Solar power investments are set to overtake those for oil production for the first time this year, as global clean energy investment is on course to rise to $1.7 trillion, according to the International Energy Agency’s (IEA) new report Thursday.
Investments in renewable energy, electric vehicles, nuclear power, grids, storage, low-emission fuels, efficiency upgrades, and heat pumps are expected to total more than $1.7 trillion of the about $2.8 trillion expected to be invested globally in energy this year, compared to over $1 trillion for fossil fuels.
Clean energy investment is extending its lead over fossil fuels as affordability and security concerns triggered by the global energy crisis strengthen the momentum behind more sustainable options, the IEA said in its World Energy Investment report.
Annual investment in clean energy is expected to rise by 24% between 2021 and 2023, compared with a 15% rise in fossil fuel investment over the same period.
However, the IEA cautions that more than 90% of this growth will come from advanced economies and China, presenting a serious risk of new dividing lines in global energy if clean energy transitions do not pick up elsewhere.
The agency found that the biggest shortfalls in clean energy investment are in emerging and developing economies.
‘Much more needs to be done by the international community, especially to drive investment in lower-income economies, where the private sector has been reluctant to venture,’ the report said.
According to IEA Executive Director Fatih Birol, ‘clean energy is moving fast, faster than many people realize.

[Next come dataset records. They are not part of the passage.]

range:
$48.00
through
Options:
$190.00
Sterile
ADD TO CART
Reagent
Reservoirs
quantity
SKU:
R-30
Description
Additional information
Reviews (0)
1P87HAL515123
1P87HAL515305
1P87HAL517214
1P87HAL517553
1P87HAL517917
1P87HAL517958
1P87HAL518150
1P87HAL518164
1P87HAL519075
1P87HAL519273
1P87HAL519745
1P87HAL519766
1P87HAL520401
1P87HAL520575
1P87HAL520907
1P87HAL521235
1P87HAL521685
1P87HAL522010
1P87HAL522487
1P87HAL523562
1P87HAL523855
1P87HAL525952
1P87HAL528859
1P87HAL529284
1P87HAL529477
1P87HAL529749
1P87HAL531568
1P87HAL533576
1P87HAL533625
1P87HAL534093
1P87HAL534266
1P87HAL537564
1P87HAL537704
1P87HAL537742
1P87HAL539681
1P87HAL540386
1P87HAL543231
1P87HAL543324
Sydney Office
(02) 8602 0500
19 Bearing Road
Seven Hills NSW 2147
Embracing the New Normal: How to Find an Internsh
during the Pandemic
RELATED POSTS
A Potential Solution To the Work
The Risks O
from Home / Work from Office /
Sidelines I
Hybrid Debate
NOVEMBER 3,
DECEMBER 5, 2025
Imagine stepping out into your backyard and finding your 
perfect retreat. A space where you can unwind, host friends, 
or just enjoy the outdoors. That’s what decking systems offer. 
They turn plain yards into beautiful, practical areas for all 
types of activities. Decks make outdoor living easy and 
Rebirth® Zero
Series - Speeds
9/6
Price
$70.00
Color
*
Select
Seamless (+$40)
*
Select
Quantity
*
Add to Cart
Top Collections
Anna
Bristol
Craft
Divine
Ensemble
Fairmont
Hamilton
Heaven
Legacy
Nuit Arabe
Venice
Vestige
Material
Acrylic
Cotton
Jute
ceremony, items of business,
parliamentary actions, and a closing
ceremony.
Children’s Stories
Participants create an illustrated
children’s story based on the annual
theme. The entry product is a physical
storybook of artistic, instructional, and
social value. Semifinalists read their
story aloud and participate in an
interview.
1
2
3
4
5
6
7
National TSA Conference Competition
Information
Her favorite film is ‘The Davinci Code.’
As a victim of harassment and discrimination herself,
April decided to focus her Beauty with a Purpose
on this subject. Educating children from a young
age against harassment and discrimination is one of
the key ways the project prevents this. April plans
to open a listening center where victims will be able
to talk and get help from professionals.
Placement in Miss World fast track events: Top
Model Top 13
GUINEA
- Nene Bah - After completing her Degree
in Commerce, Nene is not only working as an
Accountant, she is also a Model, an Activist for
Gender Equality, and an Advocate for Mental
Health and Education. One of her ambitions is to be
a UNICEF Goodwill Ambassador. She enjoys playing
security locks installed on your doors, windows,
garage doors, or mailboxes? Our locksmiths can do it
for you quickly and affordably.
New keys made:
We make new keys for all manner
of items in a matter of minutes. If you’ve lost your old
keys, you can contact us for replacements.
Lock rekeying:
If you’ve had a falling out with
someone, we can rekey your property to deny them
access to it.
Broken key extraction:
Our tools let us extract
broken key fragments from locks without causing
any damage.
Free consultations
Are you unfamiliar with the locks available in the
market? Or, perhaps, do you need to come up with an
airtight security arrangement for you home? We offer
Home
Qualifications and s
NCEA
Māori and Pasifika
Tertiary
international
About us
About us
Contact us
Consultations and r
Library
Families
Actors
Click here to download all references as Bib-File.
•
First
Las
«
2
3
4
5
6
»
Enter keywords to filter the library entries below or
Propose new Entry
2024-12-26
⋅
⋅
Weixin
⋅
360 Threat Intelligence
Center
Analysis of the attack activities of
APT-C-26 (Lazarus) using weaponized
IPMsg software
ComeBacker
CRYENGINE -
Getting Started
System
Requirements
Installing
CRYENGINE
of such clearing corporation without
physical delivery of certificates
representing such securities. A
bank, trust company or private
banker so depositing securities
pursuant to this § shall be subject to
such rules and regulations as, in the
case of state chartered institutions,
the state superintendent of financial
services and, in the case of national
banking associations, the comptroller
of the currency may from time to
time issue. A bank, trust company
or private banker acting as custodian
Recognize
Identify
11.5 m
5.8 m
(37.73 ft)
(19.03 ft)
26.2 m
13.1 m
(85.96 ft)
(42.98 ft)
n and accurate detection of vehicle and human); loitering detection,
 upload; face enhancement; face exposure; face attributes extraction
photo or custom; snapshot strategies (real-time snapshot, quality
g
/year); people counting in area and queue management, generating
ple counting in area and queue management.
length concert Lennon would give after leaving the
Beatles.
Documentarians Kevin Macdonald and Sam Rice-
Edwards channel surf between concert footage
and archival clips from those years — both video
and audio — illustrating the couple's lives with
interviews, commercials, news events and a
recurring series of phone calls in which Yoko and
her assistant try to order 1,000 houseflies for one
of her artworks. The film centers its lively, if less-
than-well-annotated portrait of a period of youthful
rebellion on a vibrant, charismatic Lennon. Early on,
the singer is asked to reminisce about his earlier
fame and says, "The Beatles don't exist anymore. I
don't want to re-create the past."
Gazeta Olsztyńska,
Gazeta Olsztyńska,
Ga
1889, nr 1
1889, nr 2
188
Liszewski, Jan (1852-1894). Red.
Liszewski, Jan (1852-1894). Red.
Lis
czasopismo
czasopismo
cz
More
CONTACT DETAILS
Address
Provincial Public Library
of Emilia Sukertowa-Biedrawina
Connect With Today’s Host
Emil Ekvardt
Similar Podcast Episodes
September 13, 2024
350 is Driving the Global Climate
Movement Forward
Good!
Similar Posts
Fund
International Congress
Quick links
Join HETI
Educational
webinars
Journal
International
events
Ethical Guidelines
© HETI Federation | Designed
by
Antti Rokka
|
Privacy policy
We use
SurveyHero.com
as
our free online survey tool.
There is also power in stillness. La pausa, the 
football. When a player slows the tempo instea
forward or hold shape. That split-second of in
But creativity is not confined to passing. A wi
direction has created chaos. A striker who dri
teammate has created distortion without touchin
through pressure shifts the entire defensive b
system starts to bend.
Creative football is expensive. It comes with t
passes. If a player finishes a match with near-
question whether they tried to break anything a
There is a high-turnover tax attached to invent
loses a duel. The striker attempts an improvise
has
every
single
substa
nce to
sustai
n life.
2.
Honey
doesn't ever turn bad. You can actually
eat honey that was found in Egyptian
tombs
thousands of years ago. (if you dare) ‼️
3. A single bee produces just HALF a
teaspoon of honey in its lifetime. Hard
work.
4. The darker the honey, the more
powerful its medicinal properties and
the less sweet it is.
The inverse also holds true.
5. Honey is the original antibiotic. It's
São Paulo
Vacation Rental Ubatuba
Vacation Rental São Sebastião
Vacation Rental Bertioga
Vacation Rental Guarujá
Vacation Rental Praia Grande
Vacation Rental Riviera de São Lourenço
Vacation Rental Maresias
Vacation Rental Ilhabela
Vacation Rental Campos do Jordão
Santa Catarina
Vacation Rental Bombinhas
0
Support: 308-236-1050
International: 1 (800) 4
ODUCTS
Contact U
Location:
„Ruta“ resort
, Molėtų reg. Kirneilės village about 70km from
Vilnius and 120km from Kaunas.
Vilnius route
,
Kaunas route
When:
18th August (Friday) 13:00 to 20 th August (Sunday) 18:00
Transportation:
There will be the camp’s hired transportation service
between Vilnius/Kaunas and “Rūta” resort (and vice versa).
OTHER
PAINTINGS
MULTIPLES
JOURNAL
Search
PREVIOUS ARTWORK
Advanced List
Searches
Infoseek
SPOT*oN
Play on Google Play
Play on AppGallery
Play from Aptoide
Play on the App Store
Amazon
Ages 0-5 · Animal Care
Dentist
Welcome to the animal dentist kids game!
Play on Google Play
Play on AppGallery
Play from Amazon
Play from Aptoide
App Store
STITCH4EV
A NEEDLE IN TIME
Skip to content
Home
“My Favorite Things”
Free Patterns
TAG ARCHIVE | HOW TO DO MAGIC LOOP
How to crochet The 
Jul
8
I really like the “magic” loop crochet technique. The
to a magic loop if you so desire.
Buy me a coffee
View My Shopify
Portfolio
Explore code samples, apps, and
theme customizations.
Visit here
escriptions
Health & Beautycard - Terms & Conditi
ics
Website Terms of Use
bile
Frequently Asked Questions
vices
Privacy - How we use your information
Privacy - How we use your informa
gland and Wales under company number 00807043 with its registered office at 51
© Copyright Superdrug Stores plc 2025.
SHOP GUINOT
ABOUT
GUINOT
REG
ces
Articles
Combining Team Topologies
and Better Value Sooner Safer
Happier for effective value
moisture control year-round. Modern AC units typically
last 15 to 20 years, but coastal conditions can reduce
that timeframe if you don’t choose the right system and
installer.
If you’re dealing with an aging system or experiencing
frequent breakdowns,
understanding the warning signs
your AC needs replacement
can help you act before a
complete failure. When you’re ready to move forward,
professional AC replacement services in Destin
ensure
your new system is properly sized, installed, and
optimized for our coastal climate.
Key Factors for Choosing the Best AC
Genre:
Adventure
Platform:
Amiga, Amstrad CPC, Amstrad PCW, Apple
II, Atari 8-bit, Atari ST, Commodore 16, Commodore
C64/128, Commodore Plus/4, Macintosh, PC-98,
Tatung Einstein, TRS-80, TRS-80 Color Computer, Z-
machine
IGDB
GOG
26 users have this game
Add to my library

This is clear in the investment trends, where clean technologies are pulling away from fossil fuels.’
‘For every dollar invested in fossil fuels, about 1.7 dollars are now going into clean energy. Five years ago, this ratio was one-to-one. One shining example is investment in solar, which is set to overtake the amount of investment going into oil production for the first time,’ Birol said.
Investment in renewables is forecast to reach $650 billion this year, a 10% increase from last year’s volume.
Solar power is expected to take $380 billion of this amount, becoming the star performer as more than $1 billion per day is expected to go into solar investments this year.
– Upstream oil and gas spending to rise by 7%
As investment in clean energy technologies grows, spending on upstream oil and gas is expected to rise by 7% in 2023, taking it back to 2019 levels.
Growing fossil fuel investments follow the record earnings of the global oil and gas industry last year, hitting about $4 trillion.
Russia’s war in Ukraine drove natural gas prices to record levels and oil prices back to levels not seen since the mid-2010s.
Based on the analysis of the announced spending plans of all the large and medium-sized oil, gas and coal companies, the IEA expects investment in new fossil fuel supply to rise by 6% this year to $950 billion.
The largest share of this total is going to upstream oil and gas, where investment is expected to rise by 7% in 2023 to more than $500 billion, bringing this indicator in aggregate back to the levels of 2019.